Nathan stared at Haroun for a moment, thinking that it seemed like a sincerely meant question, not a rhetorical one. "Since the thing that happened at the Hellfire Club that I didn't put in my report, I suppose. If I'm being cold. I don't know, Haroun. To me this feels like thinking clearly. I see you building the complications," Nathan said, "and when you tell me you know you're doing it, it makes no sense to me why you don't just stop."
"It's not that simple, telepath boy." he said with a heavy sigh. "I'm trying to do this the only way I know how, and it's not working. I can keep going like this and be nothing or I can let go, betray all my hard work and sacrifice, for the _chance_ that it will come through in the end. Maybe."
Oh. So he hadn't really wanted to know. "Offer to throw you off the roof stands. Otherwise... either talk to a point, or shut the hell up." There was no animation at all in Nathan's voice or expression. "Right now all you're doing is convincing yourself that you have an impossible dilemma, and the more often you repeat it, the more you'll believe it."
"Maybe." he admitted. "Maybe I just wanted someone to talk to about it. Someone who might understand." he said. "Someone who's been there."
"I've never been there. I've never been perfectly healthy, perfectly able to see what the problem is, and unable to take the last step. And don't, don't," Nathan said almost violently, stepping away from the chair and heading for the door, "lay guilt on me. My guilt is a toy no one gets to play with anymore. Not you or anyone else."
"You feel guilty about shuttin' me out like this, that's all you, not me." he said stiffly. "I went to you for help."
"Hypocrite," Nathan snapped at him. "Tough love for everyone but yourself, is that it?

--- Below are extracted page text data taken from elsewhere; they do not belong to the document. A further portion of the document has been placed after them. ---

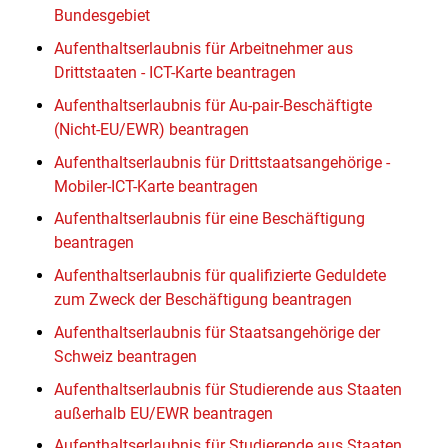
Bundesgebiet
Aufenthaltserlaubnis für Arbeitnehmer aus
Drittstaaten - ICT-Karte beantragen
Aufenthaltserlaubnis für Au-pair-Beschäftigte
(Nicht-EU/EWR) beantragen
Aufenthaltserlaubnis für Drittstaatsangehörige -
Mobiler-ICT-Karte beantragen
Aufenthaltserlaubnis für eine Beschäftigung
beantragen
Aufenthaltserlaubnis für qualifizierte Geduldete
zum Zweck der Beschäftigung beantragen
Aufenthaltserlaubnis für Staatsangehörige der
Schweiz beantragen
Aufenthaltserlaubnis für Studierende aus Staaten
außerhalb EU/EWR beantragen
Aufenthaltserlaubnis für Studierende aus Staaten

How many times did you tell me to suck it up and cope? How many times did you yell at me when I was in a hospital bed? And never mind that... the real irony is that the man of faith, doesn't even have enough faith in the rest of us to catch you if you take that leap and fall."
Haroun exhaled harshly, Nathan's words hitting home _hard_. "Thank you." he said quietly, and slipped out of the Lounge.
Nathan stared at the door for a few moments, then raised his hands to his temples, taking three deep, harsh breaths. Slowly, the look in his eyes cooled, the color coming back to his face. Once his mask was back to coolly neutral, he walked out the door in the opposite direction from the one Haroun had taken.